Associated Press

EAGAN, Minn. — When the Minnesota Vikings take the field against New Orleans in their preseason opener, Irv Smith Jr. will be the latest but nowhere close to the last person in the country to commemorate his 21st birthday with a visit to the Big Easy.

For Smith, though, this Friday night awaits as a truly unforgettable occasion.

The rookie tight end will not only celebrate another year of life but make his NFL debut in the same stadium where his father spent most of his professional career in front of a host of family and friends in the city he calls home.

“It’s crazy how everything worked out,” Smith said.

Selected in the second round of the draft out of Alabama, the 6-foot-2, 242-pound Smith was born after his dad, Irv Smith Sr., left the Saints after five seasons. Smith Sr. played his last two years in the league with San Francisco and Cleveland, respectively.

The future football player son was just an infant then, so the memories of having a father in the NFL have been shaped largely by household memorabilia and internet searches. That doesn’t make him any less proud, of course. He’s determined, too, to establish a longer and better career than his pops.

Long before the statistics are added up, well, there are training camp stories to tell.

“When he was with the Saints, they had to go all the way to Wisconsin,” Smith said, alluding to the annual trip the Saints made from 1988-1999 to escape steamy Louisiana for the northern section of the Mississippi River valley in the bluff-lined college town of La Crosse. “I was like, ‘Why would you all go to Wisconsin?’ He was like, ‘You don’t ask. You just go.’ I thought that was funny.”

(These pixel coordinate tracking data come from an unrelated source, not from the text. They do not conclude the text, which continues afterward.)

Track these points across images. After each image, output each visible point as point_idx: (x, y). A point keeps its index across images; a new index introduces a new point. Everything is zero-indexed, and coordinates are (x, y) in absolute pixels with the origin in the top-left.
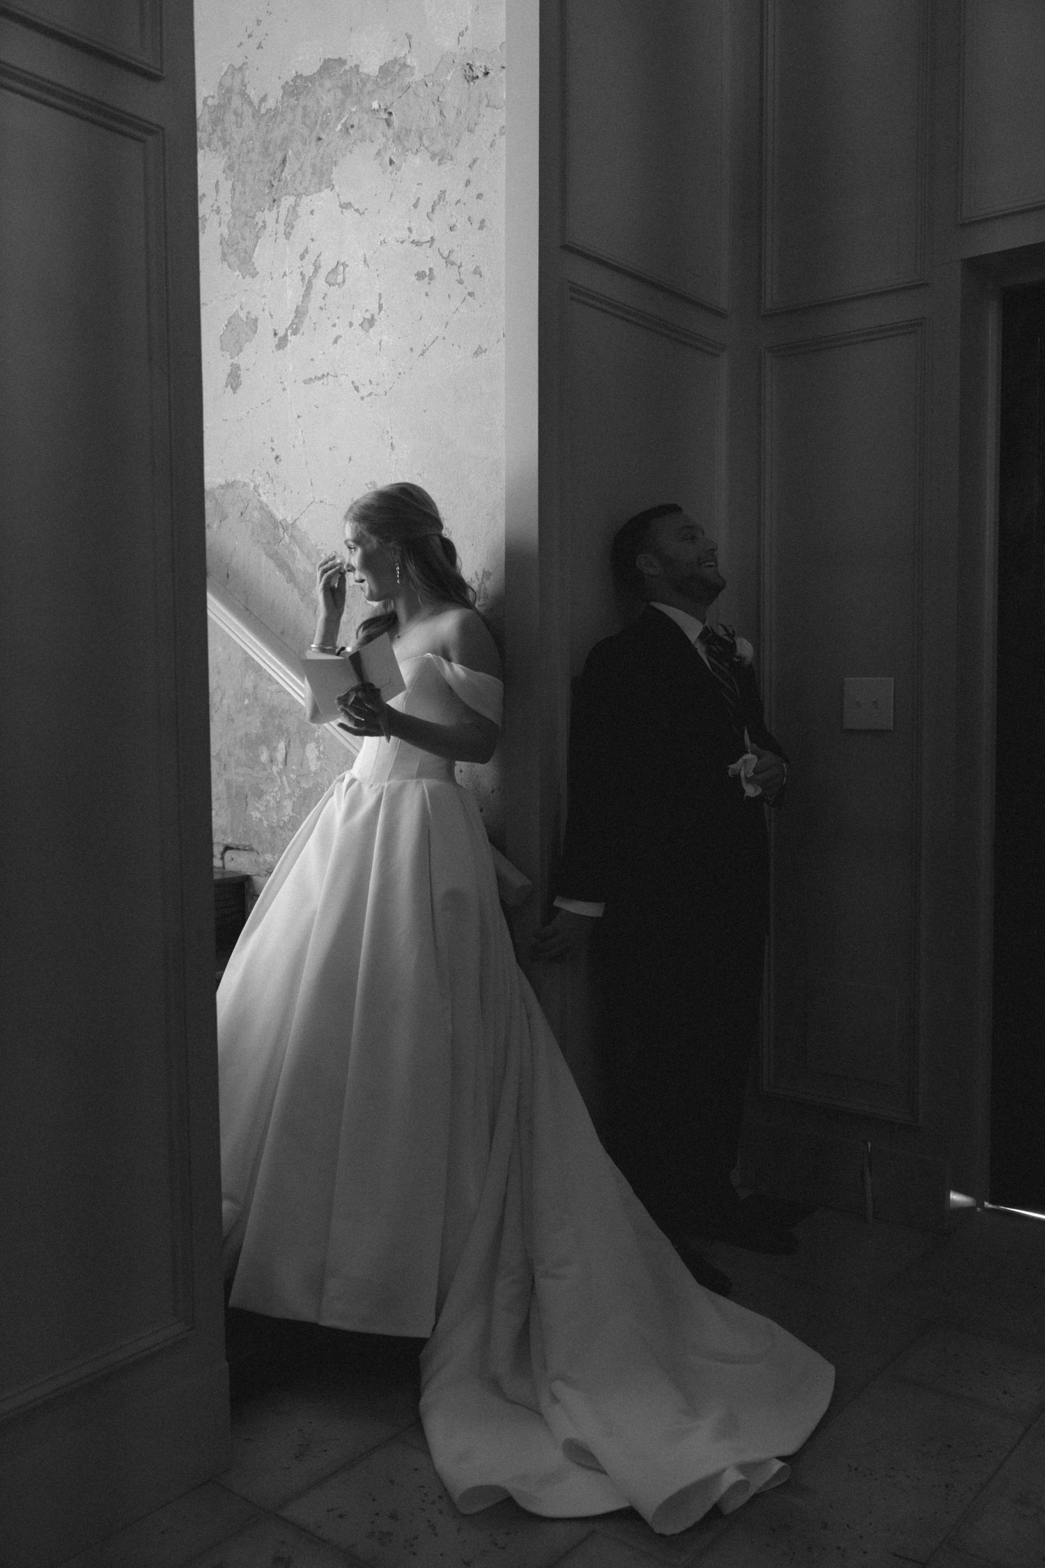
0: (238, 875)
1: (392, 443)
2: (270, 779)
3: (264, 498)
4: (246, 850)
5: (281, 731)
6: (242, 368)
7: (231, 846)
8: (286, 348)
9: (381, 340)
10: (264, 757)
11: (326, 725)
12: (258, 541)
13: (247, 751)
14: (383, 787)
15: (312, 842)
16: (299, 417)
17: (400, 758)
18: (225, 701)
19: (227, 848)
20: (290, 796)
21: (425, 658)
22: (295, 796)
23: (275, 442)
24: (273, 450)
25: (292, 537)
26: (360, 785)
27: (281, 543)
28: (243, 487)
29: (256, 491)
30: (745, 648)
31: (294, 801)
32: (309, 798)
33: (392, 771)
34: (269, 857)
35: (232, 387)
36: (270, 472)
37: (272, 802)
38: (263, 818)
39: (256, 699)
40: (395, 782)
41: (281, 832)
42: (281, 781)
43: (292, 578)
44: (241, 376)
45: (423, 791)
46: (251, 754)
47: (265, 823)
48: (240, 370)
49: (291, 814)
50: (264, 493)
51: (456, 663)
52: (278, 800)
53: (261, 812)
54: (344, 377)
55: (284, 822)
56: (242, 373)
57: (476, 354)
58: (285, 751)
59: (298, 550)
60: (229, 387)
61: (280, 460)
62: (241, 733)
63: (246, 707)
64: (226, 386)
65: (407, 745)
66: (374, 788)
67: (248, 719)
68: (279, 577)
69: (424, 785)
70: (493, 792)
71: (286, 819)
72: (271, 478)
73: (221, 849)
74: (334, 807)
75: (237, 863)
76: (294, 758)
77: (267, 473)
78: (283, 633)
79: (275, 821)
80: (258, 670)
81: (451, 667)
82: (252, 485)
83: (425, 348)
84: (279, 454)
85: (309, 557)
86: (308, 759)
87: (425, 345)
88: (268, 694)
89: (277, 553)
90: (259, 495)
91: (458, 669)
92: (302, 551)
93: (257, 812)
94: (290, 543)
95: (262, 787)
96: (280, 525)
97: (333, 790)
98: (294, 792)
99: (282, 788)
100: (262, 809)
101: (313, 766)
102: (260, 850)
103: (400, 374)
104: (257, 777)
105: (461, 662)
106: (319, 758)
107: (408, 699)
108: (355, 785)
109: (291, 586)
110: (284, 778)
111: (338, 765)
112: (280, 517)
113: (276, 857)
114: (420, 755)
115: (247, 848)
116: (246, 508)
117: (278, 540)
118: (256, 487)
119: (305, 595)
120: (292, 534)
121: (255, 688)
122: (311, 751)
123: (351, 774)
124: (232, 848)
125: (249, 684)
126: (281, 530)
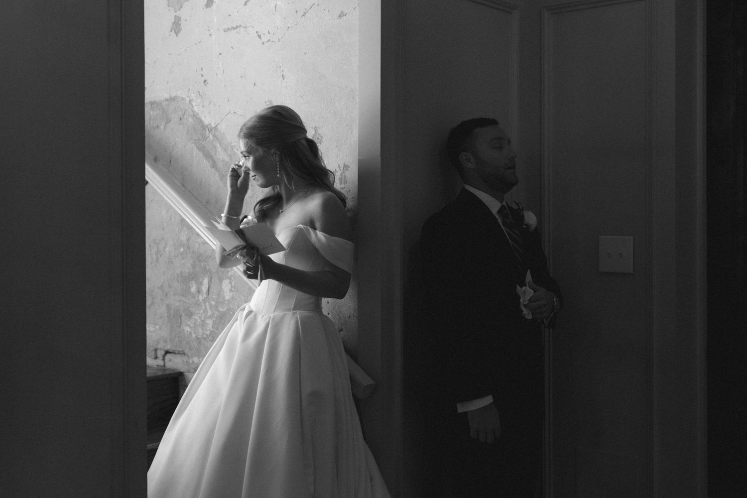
0: (174, 372)
1: (283, 75)
2: (198, 304)
3: (196, 109)
4: (180, 354)
5: (206, 271)
6: (182, 19)
7: (170, 351)
8: (212, 7)
9: (276, 5)
10: (193, 289)
11: (234, 268)
12: (192, 138)
13: (182, 283)
14: (270, 318)
15: (222, 355)
16: (220, 54)
17: (283, 297)
18: (167, 249)
19: (167, 352)
20: (211, 317)
21: (298, 228)
22: (214, 317)
23: (204, 70)
24: (202, 76)
25: (214, 136)
26: (255, 316)
27: (207, 140)
28: (182, 100)
29: (190, 104)
30: (531, 219)
31: (214, 320)
32: (223, 319)
33: (277, 305)
34: (195, 359)
35: (175, 32)
36: (200, 91)
37: (199, 320)
38: (192, 332)
39: (188, 248)
40: (279, 313)
41: (205, 342)
42: (205, 306)
43: (214, 165)
44: (182, 25)
45: (297, 321)
46: (185, 287)
47: (194, 335)
48: (180, 21)
49: (212, 330)
50: (196, 106)
51: (320, 231)
52: (203, 319)
53: (191, 328)
54: (250, 29)
55: (207, 335)
56: (183, 22)
57: (340, 16)
58: (208, 286)
59: (218, 145)
60: (173, 32)
61: (207, 83)
62: (178, 271)
63: (182, 254)
64: (171, 31)
65: (287, 288)
66: (264, 318)
67: (183, 262)
68: (206, 164)
69: (298, 316)
70: (349, 317)
71: (208, 333)
72: (200, 95)
73: (163, 353)
74: (237, 328)
75: (175, 363)
76: (214, 290)
77: (199, 92)
78: (207, 202)
79: (200, 334)
80: (190, 228)
81: (316, 235)
82: (188, 99)
83: (306, 11)
84: (206, 79)
85: (225, 150)
86: (223, 291)
87: (306, 9)
88: (197, 246)
89: (204, 147)
90: (193, 107)
91: (320, 235)
92: (221, 146)
93: (188, 328)
94: (213, 141)
95: (192, 309)
96: (207, 128)
97: (238, 317)
98: (214, 314)
99: (205, 311)
100: (192, 325)
101: (228, 296)
102: (189, 355)
103: (289, 28)
104: (188, 303)
105: (324, 230)
106: (231, 291)
107: (286, 256)
108: (252, 315)
109: (213, 170)
110: (207, 304)
111: (244, 296)
112: (206, 122)
113: (201, 359)
114: (296, 294)
115: (181, 353)
116: (184, 115)
117: (205, 138)
118: (190, 101)
119: (223, 177)
120: (214, 134)
121: (188, 240)
122: (226, 285)
123: (249, 306)
124: (170, 353)
125: (184, 238)
126: (207, 132)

After developing at a pro-caliber college program, Smith has advanced to an organization with sparkling facilities as state-of-the-art as any in the league. His dad?

“He said that he used to get an IV between practices, all kind of stuff,” Smith said. “It’s good that we don’t have to do that now.”

The Vikings have been essentially filling Smith full of their offensive plays instead.

With a desire to employ more “12” personnel packages, with one running back and two tight ends, Smith’s field-stretching, pass-catching ability presents a wealth of potential for quarterback Kirk Cousins. Smith could line up in the backfield as a hybrid fullback, in the slot in a bunch or stack formation, out wide to create a mismatch elsewhere in the formation, or simply in a standard three-point stance next to the tackle.

Without a proven third wide receiver beyond stars Adam Thielen and Stefon Diggs, the new scheme directed by offensive coordinator Kevin Stefanski and designed by offensive adviser Gary Kubiak will carry a lot of responsibility for the tight ends.

Cousins, for one, has acknowledged a lack of trust last season in ninth-year veteran Kyle Rudolph’s ability to get open, portending an increase in passes sent his way. Smith could get in on that action, too, provided he can keep up with the steep learning curve at a complex position.

“He’s swimming, because we’re asking a lot of him right now,” Kubiak said, adding: “But that’s the way it should be. That’s why he’s here.”

Cousins praised Smith’s mobility and eagerness. He also noted that during the first week of practice Smith was a split-second slow to step off the ball upon pre-snap command, for example, the type of detail in this sport that can determine whether a particular play is productive or not.

Given all the extra time spent with tight ends coach Brian Pariani on top of his high-level experience at Alabama, though, the Vikings have seen enough good in Smith’s technique to supplement the natural ability to believe he’s on track for a significant role if not right away then soon after.

“It’s not perfect, by no means, but the kid is really willing to work,” Stefanski said. “That’s what I appreciate about Irv.”